The input:
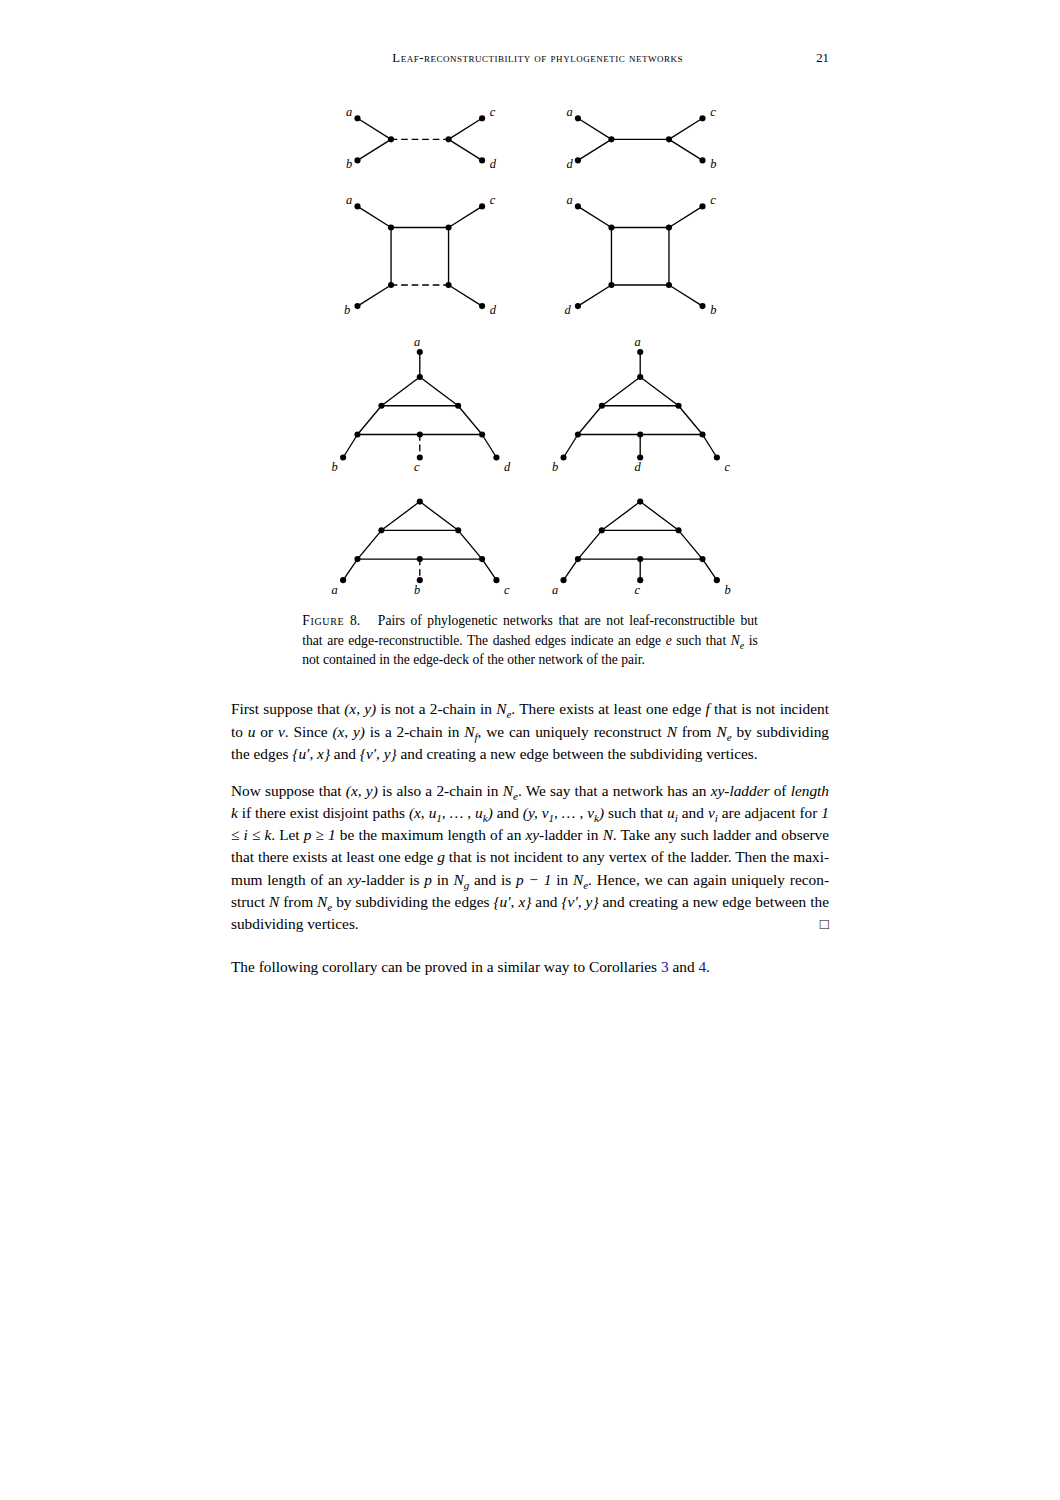Leaf-reconstructibility of phylogenetic networks 21
a b c d a d c b a c b d a c d b a b c d a b d c a b c a c b
Figure 8. Pairs of phylogenetic networks that are not leaf-reconstructible but that are edge-reconstructible. The dashed edges indicate an edge e such that Ne is not contained in the edge-deck of the other network of the pair.
First suppose that (x, y) is not a 2-chain in Ne. There exists at least one edge f that is not incident to u or v. Since (x, y) is a 2-chain in Nf, we can uniquely reconstruct N from Ne by subdividing the edges {u′, x} and {v′, y} and creating a new edge between the subdividing vertices.
Now suppose that (x, y) is also a 2-chain in Ne. We say that a network has an xy-ladder of length k if there exist disjoint paths (x, u1, … , uk) and (y, v1, … , vk) such that ui and vi are adjacent for 1 ≤ i ≤ k. Let p ≥ 1 be the maximum length of an xy-ladder in N. Take any such ladder and observe that there exists at least one edge g that is not incident to any vertex of the ladder. Then the maximum length of an xy-ladder is p in Ng and is p − 1 in Ne. Hence, we can again uniquely reconstruct N from Ne by subdividing the edges {u′, x} and {v′, y} and creating a new edge between the subdividing vertices.□
The following corollary can be proved in a similar way to Corollaries 3 and 4.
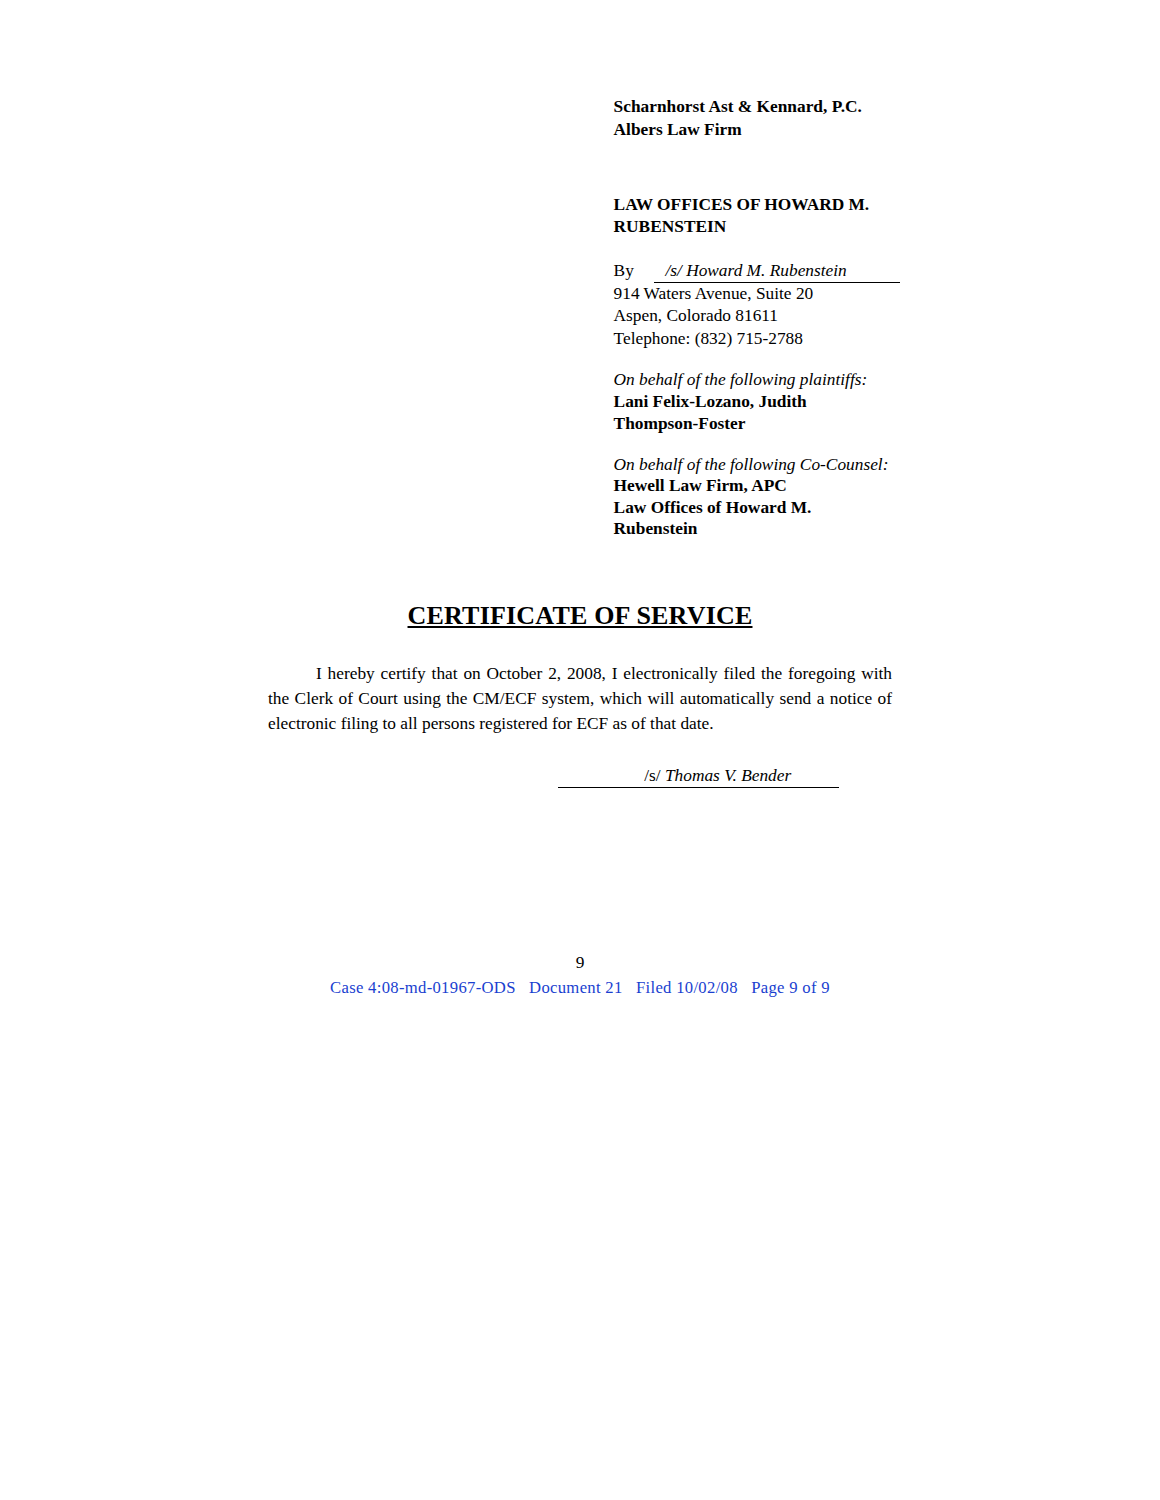Scharnhorst Ast & Kennard, P.C.
Albers Law Firm
LAW OFFICES OF HOWARD M.
RUBENSTEIN
By/s/ Howard M. Rubenstein
914 Waters Avenue, Suite 20
Aspen, Colorado 81611
Telephone: (832) 715-2788
On behalf of the following plaintiffs:
Lani Felix-Lozano, Judith Thompson-Foster
On behalf of the following Co-Counsel:
Hewell Law Firm, APC
Law Offices of Howard M. Rubenstein
CERTIFICATE OF SERVICE
I hereby certify that on October 2, 2008, I electronically filed the foregoing with the Clerk of Court using the CM/ECF system, which will automatically send a notice of electronic filing to all persons registered for ECF as of that date.
/s/ Thomas V. Bender
9
Case 4:08-md-01967-ODS Document 21 Filed 10/02/08 Page 9 of 9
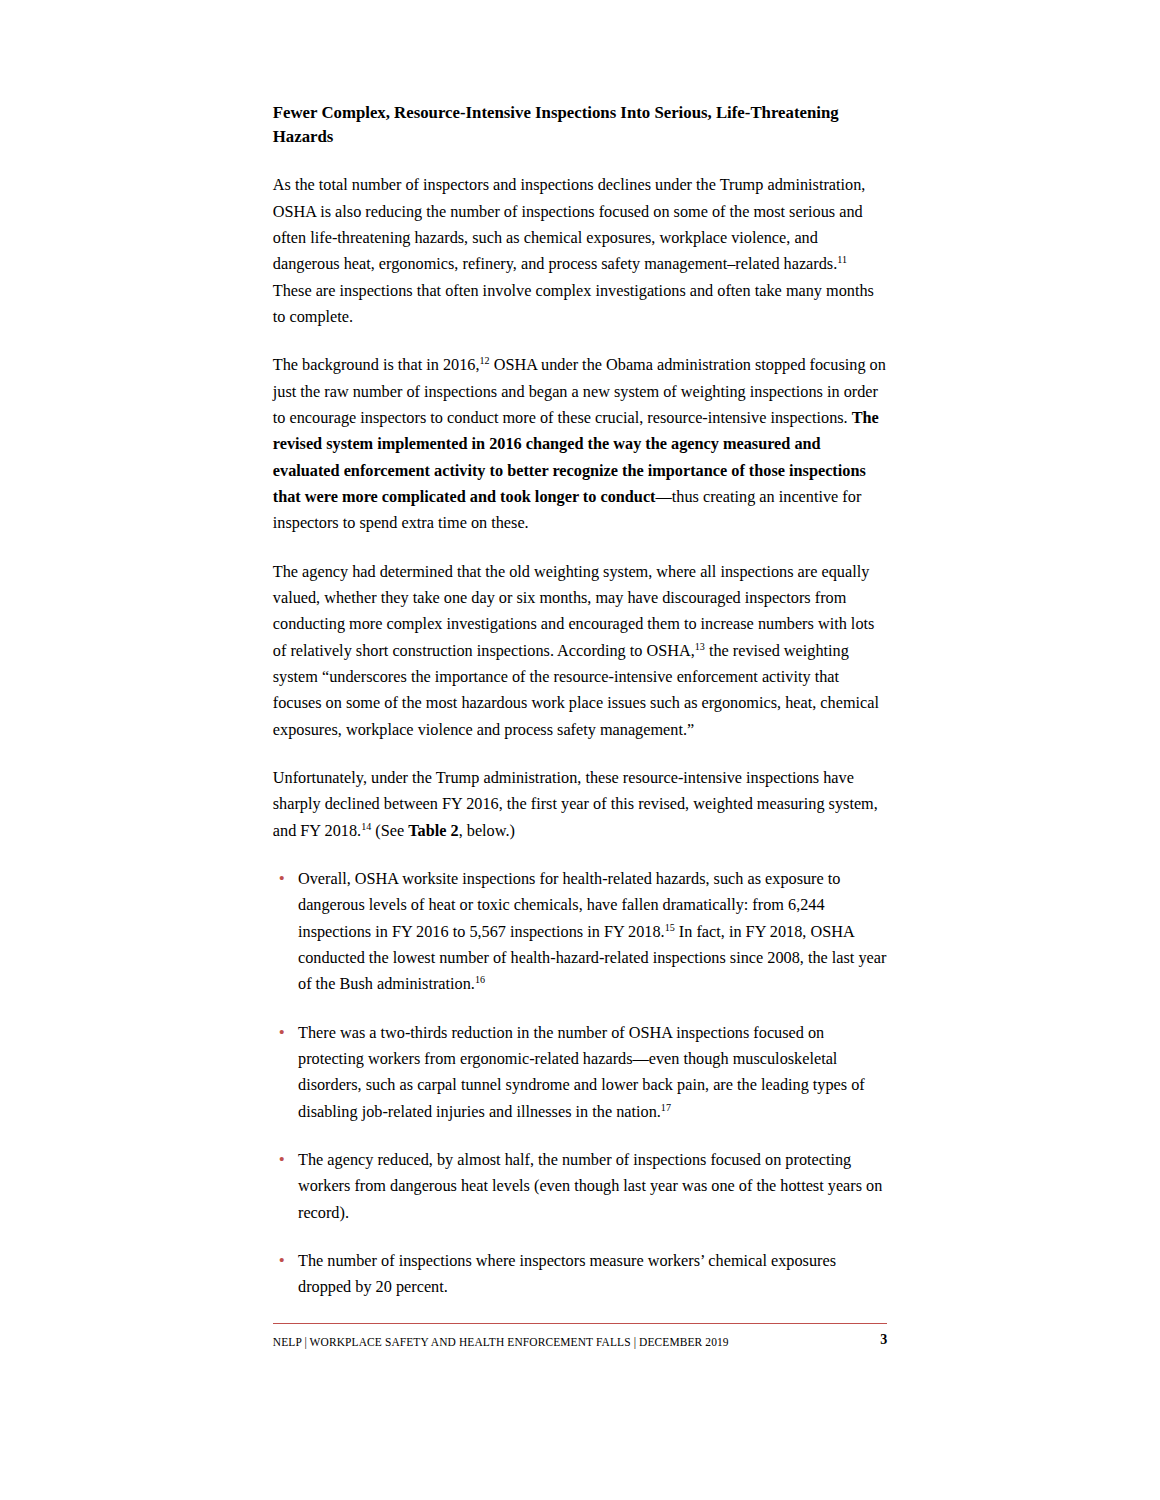Fewer Complex, Resource-Intensive Inspections Into Serious, Life-Threatening Hazards
As the total number of inspectors and inspections declines under the Trump administration, OSHA is also reducing the number of inspections focused on some of the most serious and often life-threatening hazards, such as chemical exposures, workplace violence, and dangerous heat, ergonomics, refinery, and process safety management–related hazards.11 These are inspections that often involve complex investigations and often take many months to complete.
The background is that in 2016,12 OSHA under the Obama administration stopped focusing on just the raw number of inspections and began a new system of weighting inspections in order to encourage inspectors to conduct more of these crucial, resource-intensive inspections. The revised system implemented in 2016 changed the way the agency measured and evaluated enforcement activity to better recognize the importance of those inspections that were more complicated and took longer to conduct—thus creating an incentive for inspectors to spend extra time on these.
The agency had determined that the old weighting system, where all inspections are equally valued, whether they take one day or six months, may have discouraged inspectors from conducting more complex investigations and encouraged them to increase numbers with lots of relatively short construction inspections. According to OSHA,13 the revised weighting system “underscores the importance of the resource-intensive enforcement activity that focuses on some of the most hazardous work place issues such as ergonomics, heat, chemical exposures, workplace violence and process safety management.”
Unfortunately, under the Trump administration, these resource-intensive inspections have sharply declined between FY 2016, the first year of this revised, weighted measuring system, and FY 2018.14 (See Table 2, below.)
Overall, OSHA worksite inspections for health-related hazards, such as exposure to dangerous levels of heat or toxic chemicals, have fallen dramatically: from 6,244 inspections in FY 2016 to 5,567 inspections in FY 2018.15 In fact, in FY 2018, OSHA conducted the lowest number of health-hazard-related inspections since 2008, the last year of the Bush administration.16
There was a two-thirds reduction in the number of OSHA inspections focused on protecting workers from ergonomic-related hazards—even though musculoskeletal disorders, such as carpal tunnel syndrome and lower back pain, are the leading types of disabling job-related injuries and illnesses in the nation.17
The agency reduced, by almost half, the number of inspections focused on protecting workers from dangerous heat levels (even though last year was one of the hottest years on record).
The number of inspections where inspectors measure workers’ chemical exposures dropped by 20 percent.
NELP | WORKPLACE SAFETY AND HEALTH ENFORCEMENT FALLS | DECEMBER 2019
3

Task statement:
Could the material above be given again in full and exactly, with its pictures left out?

Response to this task:
Leaf-reconstructibility of phylogenetic networks 21
a b c d a d c b a c b d a c d b a b c d a b d c a b c a c b
Figure 8. Pairs of phylogenetic networks that are not leaf-reconstructible but that are edge-reconstructible. The dashed edges indicate an edge e such that Ne is not contained in the edge-deck of the other network of the pair.
First suppose that (x, y) is not a 2-chain in Ne. There exists at least one edge f that is not incident to u or v. Since (x, y) is a 2-chain in Nf, we can uniquely reconstruct N from Ne by subdividing the edges {u′, x} and {v′, y} and creating a new edge between the subdividing vertices.
Now suppose that (x, y) is also a 2-chain in Ne. We say that a network has an xy-ladder of length k if there exist disjoint paths (x, u1, … , uk) and (y, v1, … , vk) such that ui and vi are adjacent for 1 ≤ i ≤ k. Let p ≥ 1 be the maximum length of an xy-ladder in N. Take any such ladder and observe that there exists at least one edge g that is not incident to any vertex of the ladder. Then the maximum length of an xy-ladder is p in Ng and is p − 1 in Ne. Hence, we can again uniquely reconstruct N from Ne by subdividing the edges {u′, x} and {v′, y} and creating a new edge between the subdividing vertices.□
The following corollary can be proved in a similar way to Corollaries 3 and 4.
Scharnhorst Ast & Kennard, P.C.
Albers Law Firm
LAW OFFICES OF HOWARD M.
RUBENSTEIN
By/s/ Howard M. Rubenstein
914 Waters Avenue, Suite 20
Aspen, Colorado 81611
Telephone: (832) 715-2788
On behalf of the following plaintiffs:
Lani Felix-Lozano, Judith Thompson-Foster
On behalf of the following Co-Counsel:
Hewell Law Firm, APC
Law Offices of Howard M. Rubenstein
CERTIFICATE OF SERVICE
I hereby certify that on October 2, 2008, I electronically filed the foregoing with the Clerk of Court using the CM/ECF system, which will automatically send a notice of electronic filing to all persons registered for ECF as of that date.
/s/ Thomas V. Bender
9
Case 4:08-md-01967-ODS Document 21 Filed 10/02/08 Page 9 of 9
Fewer Complex, Resource-Intensive Inspections Into Serious, Life-Threatening Hazards
As the total number of inspectors and inspections declines under the Trump administration, OSHA is also reducing the number of inspections focused on some of the most serious and often life-threatening hazards, such as chemical exposures, workplace violence, and dangerous heat, ergonomics, refinery, and process safety management–related hazards.11 These are inspections that often involve complex investigations and often take many months to complete.
The background is that in 2016,12 OSHA under the Obama administration stopped focusing on just the raw number of inspections and began a new system of weighting inspections in order to encourage inspectors to conduct more of these crucial, resource-intensive inspections. The revised system implemented in 2016 changed the way the agency measured and evaluated enforcement activity to better recognize the importance of those inspections that were more complicated and took longer to conduct—thus creating an incentive for inspectors to spend extra time on these.
The agency had determined that the old weighting system, where all inspections are equally valued, whether they take one day or six months, may have discouraged inspectors from conducting more complex investigations and encouraged them to increase numbers with lots of relatively short construction inspections. According to OSHA,13 the revised weighting system “underscores the importance of the resource-intensive enforcement activity that focuses on some of the most hazardous work place issues such as ergonomics, heat, chemical exposures, workplace violence and process safety management.”
Unfortunately, under the Trump administration, these resource-intensive inspections have sharply declined between FY 2016, the first year of this revised, weighted measuring system, and FY 2018.14 (See Table 2, below.)
Overall, OSHA worksite inspections for health-related hazards, such as exposure to dangerous levels of heat or toxic chemicals, have fallen dramatically: from 6,244 inspections in FY 2016 to 5,567 inspections in FY 2018.15 In fact, in FY 2018, OSHA conducted the lowest number of health-hazard-related inspections since 2008, the last year of the Bush administration.16
There was a two-thirds reduction in the number of OSHA inspections focused on protecting workers from ergonomic-related hazards—even though musculoskeletal disorders, such as carpal tunnel syndrome and lower back pain, are the leading types of disabling job-related injuries and illnesses in the nation.17
The agency reduced, by almost half, the number of inspections focused on protecting workers from dangerous heat levels (even though last year was one of the hottest years on record).
The number of inspections where inspectors measure workers’ chemical exposures dropped by 20 percent.
NELP | WORKPLACE SAFETY AND HEALTH ENFORCEMENT FALLS | DECEMBER 2019
3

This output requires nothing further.